I am annoyed at least once a day in here, and miss home constantly.
   Today, rule number 2 kicked in.  I usually get up on Sunday, shower, put on my
sweats, and then begin my day.  Today was no different.  My bunkie usually cleans
on Sunday, so I make a point to stay out of her way.  She was up before me to do
her hair.  She retrieved the cleaning supplies at lunch time.  Each time I came to
the room, I disappeared to give her time to clean.  At 3:22pm I went to the room
to do my hair and start preparing for work.  She jumped up off the bed, and started
pulling the bins from up under the bed, and pulling stuff out of the room.
    "I am sorry bunkie.  I am about to clean."  She said.
    "Go ahead.  I am about to sit on the bed and do my hair out of your way."  I answered.
That's exactly what I did.  I put my curtain up, and commenced to curling my hair
for the work week.  I even put my headphones on to block her and everyone else out.
   This happens often.  I don't know if this occurs in a men's prison, but women do it
repeatedly.  Each time its done to me, it makes me feel like they are attempting to
dictate my day.  I was expected to go back out of the room, after being gone all
day.  Not!  Prison life is about living with lots of strangers, and some of them are
on some other stuff. 
         Back to Arn-2- what I liked most about living in maximum security was that
most of the officers were afraid, and therefore there was not all of the rules that
existed in general population.  In general population, if you were caught with out your
identification you received a shot/ticket.  If you were not properly dressed and your
bed was not made up, you received a shot/ticket.  The rules were petty, and
strictly enforced.  I noticed quickly that Arn-2 had no rules most of the time.
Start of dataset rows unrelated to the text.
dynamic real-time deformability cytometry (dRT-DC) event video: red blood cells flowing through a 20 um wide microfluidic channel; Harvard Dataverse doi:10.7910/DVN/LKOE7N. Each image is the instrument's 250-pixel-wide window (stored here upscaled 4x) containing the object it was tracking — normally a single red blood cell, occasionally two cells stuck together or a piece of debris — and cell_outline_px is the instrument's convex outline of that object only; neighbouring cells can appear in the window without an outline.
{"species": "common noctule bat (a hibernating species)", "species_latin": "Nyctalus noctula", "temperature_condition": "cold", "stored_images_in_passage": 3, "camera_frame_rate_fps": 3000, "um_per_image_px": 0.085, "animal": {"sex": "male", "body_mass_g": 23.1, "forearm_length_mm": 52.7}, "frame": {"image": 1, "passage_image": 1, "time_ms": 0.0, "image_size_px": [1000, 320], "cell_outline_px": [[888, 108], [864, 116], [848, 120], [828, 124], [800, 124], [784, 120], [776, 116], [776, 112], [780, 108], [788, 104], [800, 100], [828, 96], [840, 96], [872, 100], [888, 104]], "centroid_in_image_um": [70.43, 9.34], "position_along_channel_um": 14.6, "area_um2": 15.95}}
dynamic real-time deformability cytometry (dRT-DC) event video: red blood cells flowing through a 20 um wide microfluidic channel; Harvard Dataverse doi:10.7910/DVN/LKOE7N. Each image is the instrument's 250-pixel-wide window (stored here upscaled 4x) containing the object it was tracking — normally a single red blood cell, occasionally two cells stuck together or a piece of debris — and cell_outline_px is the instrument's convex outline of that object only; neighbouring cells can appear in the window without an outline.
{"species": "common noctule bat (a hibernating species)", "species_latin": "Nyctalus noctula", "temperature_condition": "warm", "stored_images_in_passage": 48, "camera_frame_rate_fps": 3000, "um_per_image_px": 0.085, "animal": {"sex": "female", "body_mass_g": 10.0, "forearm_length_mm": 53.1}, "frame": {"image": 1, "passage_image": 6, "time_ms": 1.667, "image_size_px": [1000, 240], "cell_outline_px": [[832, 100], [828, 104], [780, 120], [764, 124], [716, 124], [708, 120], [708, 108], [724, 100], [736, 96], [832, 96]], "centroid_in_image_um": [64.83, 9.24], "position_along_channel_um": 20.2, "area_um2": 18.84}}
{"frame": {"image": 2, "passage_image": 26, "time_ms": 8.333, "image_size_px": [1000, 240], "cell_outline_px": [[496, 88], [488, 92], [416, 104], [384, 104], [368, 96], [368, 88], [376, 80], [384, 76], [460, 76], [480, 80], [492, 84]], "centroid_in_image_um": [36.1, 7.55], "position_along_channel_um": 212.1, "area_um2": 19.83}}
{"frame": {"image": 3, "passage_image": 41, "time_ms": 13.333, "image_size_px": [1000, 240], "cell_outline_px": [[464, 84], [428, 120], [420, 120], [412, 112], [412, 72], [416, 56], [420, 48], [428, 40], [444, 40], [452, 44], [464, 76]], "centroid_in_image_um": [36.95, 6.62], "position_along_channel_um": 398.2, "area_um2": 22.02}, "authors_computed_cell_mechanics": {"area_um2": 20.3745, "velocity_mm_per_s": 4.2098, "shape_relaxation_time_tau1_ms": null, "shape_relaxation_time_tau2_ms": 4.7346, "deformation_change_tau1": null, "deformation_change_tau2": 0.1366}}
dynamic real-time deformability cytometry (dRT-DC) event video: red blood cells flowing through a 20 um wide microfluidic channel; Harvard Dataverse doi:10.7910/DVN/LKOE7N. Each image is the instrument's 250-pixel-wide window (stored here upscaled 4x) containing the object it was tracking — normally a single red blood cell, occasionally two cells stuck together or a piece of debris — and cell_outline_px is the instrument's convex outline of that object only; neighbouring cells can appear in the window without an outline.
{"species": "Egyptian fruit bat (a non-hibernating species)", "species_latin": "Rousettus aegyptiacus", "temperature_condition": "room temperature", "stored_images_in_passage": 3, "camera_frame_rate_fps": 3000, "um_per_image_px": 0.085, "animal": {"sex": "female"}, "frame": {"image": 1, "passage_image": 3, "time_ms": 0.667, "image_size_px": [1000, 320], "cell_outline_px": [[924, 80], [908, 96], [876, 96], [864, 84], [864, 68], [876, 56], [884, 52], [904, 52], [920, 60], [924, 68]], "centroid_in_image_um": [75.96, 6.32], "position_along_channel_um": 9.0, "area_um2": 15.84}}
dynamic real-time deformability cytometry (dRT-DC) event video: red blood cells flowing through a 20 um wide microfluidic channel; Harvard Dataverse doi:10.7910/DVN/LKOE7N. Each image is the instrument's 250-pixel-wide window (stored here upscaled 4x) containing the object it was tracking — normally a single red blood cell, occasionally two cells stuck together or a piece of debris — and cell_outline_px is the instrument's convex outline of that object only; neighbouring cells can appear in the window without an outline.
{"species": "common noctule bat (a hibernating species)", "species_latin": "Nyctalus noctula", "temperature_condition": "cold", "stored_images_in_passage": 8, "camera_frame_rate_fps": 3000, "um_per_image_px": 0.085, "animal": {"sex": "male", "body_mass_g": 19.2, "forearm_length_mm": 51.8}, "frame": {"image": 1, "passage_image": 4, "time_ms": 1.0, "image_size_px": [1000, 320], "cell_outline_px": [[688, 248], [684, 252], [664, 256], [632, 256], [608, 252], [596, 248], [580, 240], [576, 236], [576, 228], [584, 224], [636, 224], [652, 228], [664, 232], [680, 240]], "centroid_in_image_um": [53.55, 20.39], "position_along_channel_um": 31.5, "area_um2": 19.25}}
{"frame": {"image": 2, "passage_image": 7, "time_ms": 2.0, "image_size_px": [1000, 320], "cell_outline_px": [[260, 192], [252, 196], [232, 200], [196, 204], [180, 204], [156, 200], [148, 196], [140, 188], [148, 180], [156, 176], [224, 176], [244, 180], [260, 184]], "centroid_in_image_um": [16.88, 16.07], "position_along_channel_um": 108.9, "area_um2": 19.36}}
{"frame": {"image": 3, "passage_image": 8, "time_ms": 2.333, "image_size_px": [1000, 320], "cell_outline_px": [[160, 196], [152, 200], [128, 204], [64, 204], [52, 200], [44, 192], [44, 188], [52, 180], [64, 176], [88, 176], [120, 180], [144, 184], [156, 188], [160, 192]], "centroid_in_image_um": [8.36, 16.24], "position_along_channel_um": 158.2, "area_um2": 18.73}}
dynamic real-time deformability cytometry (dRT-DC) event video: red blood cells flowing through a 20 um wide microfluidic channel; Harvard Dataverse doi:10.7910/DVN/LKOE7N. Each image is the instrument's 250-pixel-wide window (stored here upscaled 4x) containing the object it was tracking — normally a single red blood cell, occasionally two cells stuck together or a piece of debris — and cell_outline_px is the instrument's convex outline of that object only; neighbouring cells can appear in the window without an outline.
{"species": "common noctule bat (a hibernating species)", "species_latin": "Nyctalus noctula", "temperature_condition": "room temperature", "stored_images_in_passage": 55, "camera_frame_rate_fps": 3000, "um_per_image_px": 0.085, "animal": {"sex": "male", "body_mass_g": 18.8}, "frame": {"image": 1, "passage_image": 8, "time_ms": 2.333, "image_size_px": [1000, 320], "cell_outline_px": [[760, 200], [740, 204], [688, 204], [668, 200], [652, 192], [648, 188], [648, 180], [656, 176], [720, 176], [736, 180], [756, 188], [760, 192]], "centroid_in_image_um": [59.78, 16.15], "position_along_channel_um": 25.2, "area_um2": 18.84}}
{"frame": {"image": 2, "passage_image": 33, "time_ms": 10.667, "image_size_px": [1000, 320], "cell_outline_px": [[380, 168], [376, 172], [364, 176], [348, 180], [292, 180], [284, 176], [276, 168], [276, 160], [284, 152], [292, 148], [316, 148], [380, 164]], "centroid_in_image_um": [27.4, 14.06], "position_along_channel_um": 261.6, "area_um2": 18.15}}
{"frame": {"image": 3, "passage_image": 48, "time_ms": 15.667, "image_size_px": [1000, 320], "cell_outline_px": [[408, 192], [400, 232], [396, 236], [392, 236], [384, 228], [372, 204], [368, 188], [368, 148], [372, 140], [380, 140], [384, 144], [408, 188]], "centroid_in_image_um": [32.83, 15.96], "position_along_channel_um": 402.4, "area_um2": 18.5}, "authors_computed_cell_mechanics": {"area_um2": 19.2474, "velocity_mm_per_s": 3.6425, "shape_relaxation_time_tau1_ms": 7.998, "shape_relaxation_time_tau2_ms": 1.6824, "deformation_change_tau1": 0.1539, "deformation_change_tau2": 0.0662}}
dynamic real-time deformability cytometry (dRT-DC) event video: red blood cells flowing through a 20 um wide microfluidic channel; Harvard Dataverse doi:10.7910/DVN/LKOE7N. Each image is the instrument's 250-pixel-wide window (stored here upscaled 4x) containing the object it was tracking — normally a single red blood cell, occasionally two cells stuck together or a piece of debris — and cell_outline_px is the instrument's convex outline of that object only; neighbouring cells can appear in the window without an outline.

   If you didn't feel like getting up for work, you simply slept in.  Nobody was in
full uniform.  The common attire was house slippers and a doo rag or head rag wrapped
around your head.  If you didn't make your bed, or come out of your room, that was
your prerogative.  The unspoken rule was to leave max inmates alone if they left
staff alone, and they did most of the time.  A few of the seasoned officers that
were not afraid to work in max informed new officers to relax and not upset the
mood.  Arn 2 inmates stuck together, and turned up quick.  If an officer wanted
to enforce the rules and ask about beds being made and uniforms not being worn,
they were called every curse word ever spoken, and some I'd never heard before,
and then talked about bad. 
    "Your breast is bigger than mines, shut up!"  Dino or someone else would yell
to a male officer with breasts. 
     Usually at least one person ended up going to the SHU when one of the new
officers surfaced.  That would be the only way to keep the crowd from being
rowdy and calling the officer names. 
    There came a time when there was a staff change.  We got a new unit
manager.  His name was Mr. Eleby.  He was a Michael Jordan look alike.  I don't
know if he shaved his head on purpose to look more like Jordan, but that didn't
help.  Same height.  Same complexion.  Same physique. 
      His mission was to change Arn 2 inmates for the better, and to classify
inmates into there right status who should not have been in max.  He reminded
me of the Morgan Freeman character that was sent to the terrible high school
in the inner city to try to change things.  Mr. Eleby had a plan.